Schützenverein Alverskirchen
Meisen erhalten ein neues Zuhause

Alverskirchen -

Im Kampf gegen den Eichenprozessionsspinner setzt der Schützenverein Alverskirchen auf die Hilfe von Meisen. Darum wurden 15 Nistkästen am Schützenplatz installiert.

Freitag, 13.03.2020, 11:27 Uhr aktualisiert: 13.03.2020, 17:16 Uhr
Der Schützenverein Alverskirchen hat 15 Nistkästen aufgehängt und hofft, dass damit dem Eichenprozessionsspinner auf natürliche Weise das Leben schwer gemacht wird.
Der Schützenverein Alverskirchen hat 15 Nistkästen aufgehängt und hofft, dass damit dem Eichenprozessionsspinner auf natürliche Weise das Leben schwer gemacht wird. Foto: Schützenverein Alverskirchen

Jahr für Jahr hängt der Schützenverein Alverskirchen von 1840 mehrere Vogelkästen am Schützenplatz im Breiten Busch auf. Nur um deren „Bewohnern“ dann im Anschluss – manchmal recht schnell, manchmal mit viel Ausdauer – mit gezielten Schüssen ein gefeiertes Ende zu bereiten.

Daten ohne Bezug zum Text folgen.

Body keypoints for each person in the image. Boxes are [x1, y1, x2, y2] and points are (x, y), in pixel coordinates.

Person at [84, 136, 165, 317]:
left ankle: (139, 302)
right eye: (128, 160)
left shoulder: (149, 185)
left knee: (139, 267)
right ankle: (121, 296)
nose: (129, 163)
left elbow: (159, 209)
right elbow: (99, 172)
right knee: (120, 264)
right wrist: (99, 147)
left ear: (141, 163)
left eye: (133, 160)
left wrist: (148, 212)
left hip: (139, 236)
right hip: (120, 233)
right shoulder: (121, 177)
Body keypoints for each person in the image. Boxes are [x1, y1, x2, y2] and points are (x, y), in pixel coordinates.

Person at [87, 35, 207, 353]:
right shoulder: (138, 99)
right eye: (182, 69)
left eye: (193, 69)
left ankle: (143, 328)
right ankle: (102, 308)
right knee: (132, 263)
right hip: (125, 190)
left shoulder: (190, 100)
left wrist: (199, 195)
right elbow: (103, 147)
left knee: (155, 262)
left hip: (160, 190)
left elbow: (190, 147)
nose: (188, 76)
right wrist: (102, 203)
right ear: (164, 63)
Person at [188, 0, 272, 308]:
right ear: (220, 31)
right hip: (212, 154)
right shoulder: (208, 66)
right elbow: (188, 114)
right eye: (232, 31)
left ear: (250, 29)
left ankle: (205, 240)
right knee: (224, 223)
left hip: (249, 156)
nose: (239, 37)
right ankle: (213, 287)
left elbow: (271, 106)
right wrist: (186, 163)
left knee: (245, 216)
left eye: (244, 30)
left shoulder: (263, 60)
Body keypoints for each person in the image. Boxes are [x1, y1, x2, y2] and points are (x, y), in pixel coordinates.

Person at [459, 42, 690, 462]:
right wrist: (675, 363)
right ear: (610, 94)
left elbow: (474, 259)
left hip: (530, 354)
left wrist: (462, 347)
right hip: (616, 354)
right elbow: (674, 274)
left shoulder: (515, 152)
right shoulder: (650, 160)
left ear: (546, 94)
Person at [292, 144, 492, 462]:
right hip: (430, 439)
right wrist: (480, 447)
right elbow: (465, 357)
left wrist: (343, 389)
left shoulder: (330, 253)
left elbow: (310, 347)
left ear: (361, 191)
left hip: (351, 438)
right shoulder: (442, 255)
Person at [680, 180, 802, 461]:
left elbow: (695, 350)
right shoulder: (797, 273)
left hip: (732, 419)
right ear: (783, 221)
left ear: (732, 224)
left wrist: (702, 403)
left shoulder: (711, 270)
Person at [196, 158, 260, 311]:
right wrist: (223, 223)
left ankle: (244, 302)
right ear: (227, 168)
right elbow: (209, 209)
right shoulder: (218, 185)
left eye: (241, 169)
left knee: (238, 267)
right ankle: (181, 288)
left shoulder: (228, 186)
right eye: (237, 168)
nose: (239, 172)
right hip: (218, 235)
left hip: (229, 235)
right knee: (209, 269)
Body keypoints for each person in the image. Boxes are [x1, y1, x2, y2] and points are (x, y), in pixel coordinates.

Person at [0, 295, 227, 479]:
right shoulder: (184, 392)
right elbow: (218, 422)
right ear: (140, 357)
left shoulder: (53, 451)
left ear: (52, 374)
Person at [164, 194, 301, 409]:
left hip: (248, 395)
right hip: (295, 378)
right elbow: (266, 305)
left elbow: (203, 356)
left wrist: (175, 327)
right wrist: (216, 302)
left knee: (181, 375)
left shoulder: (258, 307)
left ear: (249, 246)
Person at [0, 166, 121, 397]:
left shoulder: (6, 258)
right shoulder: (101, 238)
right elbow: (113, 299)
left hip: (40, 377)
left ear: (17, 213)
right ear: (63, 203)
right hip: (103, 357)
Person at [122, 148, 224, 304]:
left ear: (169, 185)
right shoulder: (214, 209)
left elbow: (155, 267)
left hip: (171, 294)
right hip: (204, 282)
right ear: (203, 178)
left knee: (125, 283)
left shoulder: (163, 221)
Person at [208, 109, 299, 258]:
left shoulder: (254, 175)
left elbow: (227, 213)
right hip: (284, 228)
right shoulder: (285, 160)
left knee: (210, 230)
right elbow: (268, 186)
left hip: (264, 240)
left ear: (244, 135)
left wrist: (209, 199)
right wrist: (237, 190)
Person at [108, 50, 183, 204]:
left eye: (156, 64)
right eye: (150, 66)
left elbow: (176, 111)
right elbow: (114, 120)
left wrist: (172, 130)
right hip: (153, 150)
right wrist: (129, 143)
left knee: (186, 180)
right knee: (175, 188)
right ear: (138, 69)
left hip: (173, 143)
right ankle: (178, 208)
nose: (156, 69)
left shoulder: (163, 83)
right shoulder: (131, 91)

Natürlich handelt es sich dabei um die hölzernen Federviecher am jährlichen Schützenfestsonntag, die von den Vogelbauern im Vorfeld mit viel Liebe zum Detail gebaut und bemalt wurden.

Im vergangenen Jahr mussten die Verantwortlichen des Vereins am Schützenplatz einigen Aufwand betreiben, damit das Fest der Feste nicht durch die Hinterlassenschaften des Eichenprozessionsspinners beeinträchtigt wurde. Nester der Raupe wurden fachmännisch entfernt und der Boden mit viel Rindenmulch bedeckt, um ein Aufwirbeln von gegebenenfalls vorhandenen Brennhaaren zu vermeiden. Mit großem Interesse hat der Vorstand die Initiativen von Kreis, Gemeinde und BTA verfolgt, mit dem gezielten Aufhängen von Nistkästen für Meisen die natürlichen Fressfeinde des Eichenprozessionsspinners zu fördern und beschlossen, diese tatkräftig zu unterstützen. Am vergangenen Samstag haben die Vorstandsmitglieder daher 15 Nistkästen rund um und auf den Schützenplatz am Breiten Busch aufgehängt und auch die Patenschaft für die zukünftige Pflege dieser Nistkästen übernommen.

„Es ist uns natürlich bewusst, dass wir den Befall mit dem Eichenprozessionsspinner am Schützenplatz damit nicht vollständig verhindern können. Vielleicht gelingt es aber so, die Situation am Platz etwas zu entschärfen“, so der Vorsitzende des Schützenvereins Mark Hansel zu der mit der Aktion verbundenen Hoffnung des Schützenvorstandes.